AT first glance it looks very much like bolting the stable door after the horse has bolted.
But it isn’t, it is just doing the obvious.
The city council has said that it will send in its surveyors to establish whether the 17 schools forced to shut earlier this month amid safety concerns are now safe to reopen.
That move will be welcomed by the parents of the thousands of children whose education has been disrupted, because it is bound to give them more confidence when sending their children back in.
There are some who say that the council undertaking these actions demonstrates a lack of its trust now in Edinburgh Schools Partnership (ESP), the private finance consortium which built and maintained the schools that turned out to be faulty.
That is as it should be. A lack of trust in the ESP is an appropriate response for the council in these circumstances. If the council had not decided to do the inspections itself but had instead said that despite the events of the past weeks it was putting its trust in ESP to again sign off the buildings, questions would have been asked and rightly so.

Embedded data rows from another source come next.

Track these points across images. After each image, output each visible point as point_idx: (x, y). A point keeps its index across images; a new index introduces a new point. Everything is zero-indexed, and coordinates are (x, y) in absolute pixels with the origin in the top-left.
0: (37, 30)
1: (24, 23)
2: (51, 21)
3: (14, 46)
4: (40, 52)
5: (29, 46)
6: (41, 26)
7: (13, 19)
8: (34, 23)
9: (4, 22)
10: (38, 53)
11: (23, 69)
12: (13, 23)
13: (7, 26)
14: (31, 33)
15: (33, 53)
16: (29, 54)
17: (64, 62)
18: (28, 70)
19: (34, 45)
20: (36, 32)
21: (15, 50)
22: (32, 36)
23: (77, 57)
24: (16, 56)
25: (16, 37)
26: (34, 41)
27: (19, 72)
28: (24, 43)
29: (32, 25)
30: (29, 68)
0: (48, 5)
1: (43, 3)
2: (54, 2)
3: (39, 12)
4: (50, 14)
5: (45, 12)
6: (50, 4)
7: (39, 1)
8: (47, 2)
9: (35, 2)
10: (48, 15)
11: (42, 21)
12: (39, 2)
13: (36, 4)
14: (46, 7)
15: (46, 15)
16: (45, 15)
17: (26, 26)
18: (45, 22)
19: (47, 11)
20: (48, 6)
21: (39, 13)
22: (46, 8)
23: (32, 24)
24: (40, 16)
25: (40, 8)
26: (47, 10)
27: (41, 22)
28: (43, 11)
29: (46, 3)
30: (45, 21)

But it is not just ESP that faces trust isuues and must seek to rebuild.
Although the council has acquitted itself well in its efforts to continue the education of the affected children, and although it has communicated well with parents, and it has taken no risks with the safety of the children, it is the council that many parents and indeed citizens will see as ultimately responsible for the state of the city’s schools.
The council has to rebuild that trust and every move it makes now will be scrutinised.
Perhaps a good start in rebuilding trust all round would be ESP undertaking to bear the cost of these inspections, as it would not be right if that cost was to be carried by the taxpayer.